New Zealand and Australian markets will catch up on the roiling of gold and silver prices after US President Donald Trump tapped former Federal Reserve governor Kevin Warsh to succeed Jerome Powell as chair, cooling some of the nerves that the central bank would go into overdrive in cutting interest rates which have been pushing precious metals to new heights.
Gold and silver prices – which have been buoying mining stocks such as Santana Minerals – slumped on the news, while stocks on Wall Street fell and the greenback rallied on Friday as investors weigh up whether Warsh will carry on his track record of being an inflation hawk.
Meanwhile, the Reserve Bank of Australia is poised to review its monetary policy settings on Tuesday, with bond traders pricing better-than-even chance of a rate hike across the Tasman, while Statistics New Zealand’s employment figures on Wednesday are expected to show the jobs market is getting better but has plenty of slack in it.
And US corporate earnings season continues with Google-parent Alphabet and Amazon among those reporting this week, with about three-quarters of firms that have filed their results beating analysts’ expectations.
A new chair
US President Donald Trump went with the frontrunner in nominating former Fed governor Kevin Warsh to succeed the central bank’s chair, Jerome Powell, in May, easing some of the uncertainty in markets that had been fuelling gains for precious metals such as gold and silver on the nominee’s track record of focusing on inflation.

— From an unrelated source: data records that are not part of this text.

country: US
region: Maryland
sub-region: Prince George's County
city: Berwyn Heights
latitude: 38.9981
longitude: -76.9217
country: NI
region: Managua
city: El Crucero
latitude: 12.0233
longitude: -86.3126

Gold and silver prices suffered their worst one-day slides since 1980, with golf futures at US$4,909 at 7am in Auckland, while Bitcoin slumped to US$77,348. The greenback rallied on the nomination, with the kiwi trading at 60.21 US cents at 7am in Auckland from 60.45 cents last week.

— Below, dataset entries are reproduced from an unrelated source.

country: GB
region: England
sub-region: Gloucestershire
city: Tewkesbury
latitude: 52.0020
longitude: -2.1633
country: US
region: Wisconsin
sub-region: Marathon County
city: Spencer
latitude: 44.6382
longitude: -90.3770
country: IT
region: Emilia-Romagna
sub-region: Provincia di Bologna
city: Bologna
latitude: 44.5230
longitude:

“Warsh is seen as a safe pair of hands, and his nomination triggered a wave of unwinding of safe-haven trades, weighing heavily on precious metals and Bitcoin,” ANZ Bank NZ economists said in a note. “Those moves then seemed to feed on themselves, ultimately taking late-comers such as silver around 27% lower.”
Stocks on Wall Street were broadly weaker as the S&P 500 and Dow Jones Industrial Average both declined 0.4% and the tech-heavy Nasdaq Composite slipped 0.9%, while European markets were generally stronger with the UK’s FTSE 100 up 0.5%, Germany’s DAX 30 gaining 0.9% and France’s CAC 40 rising 0.7% as data showed the eurozone economy grew 0.3% in the December quarter.
Still earning
US corporate earnings season continues this week, with about 33% of S&P 500 firms having reported so far. Of that, three-quarters have beaten analysts’ earnings expectations, lagging behind the rate of positive surprises in recent years, according to FactSet analysis.
Among the big names on the calendar this week, Google-parent Alphabet and Amazon are due, as is Sharesies favourite Palantir Technologies, Eli Lilly & Co, Novo Nordisk, and Walt Disney Co, which may provide an update on chief executive Bob Iger’s succession planning.
Australian futures are pointing to a 0.7% decline for the resources-heavy S&P/ASX 200 index when trading opens across the Tasman, which has been buoyed in recent weeks by resurgent mining stocks as BHP reclaimed the crown of being Australia’s biggest listed company.
The Reserve Bank of Australia is expected to hike the target cash rate a quarter point to 3.85% on Tuesday after a string of data showed sticky inflation across the Tasman.
Stats NZ’s household labour force survey is the main local piece of data when it comes out on Wednesday, and is expected to show a stable unemployment rate at 5.3% and a pickup in jobs growth.
Data today include the household living-costs price index, showing how inflation lands on different types of households.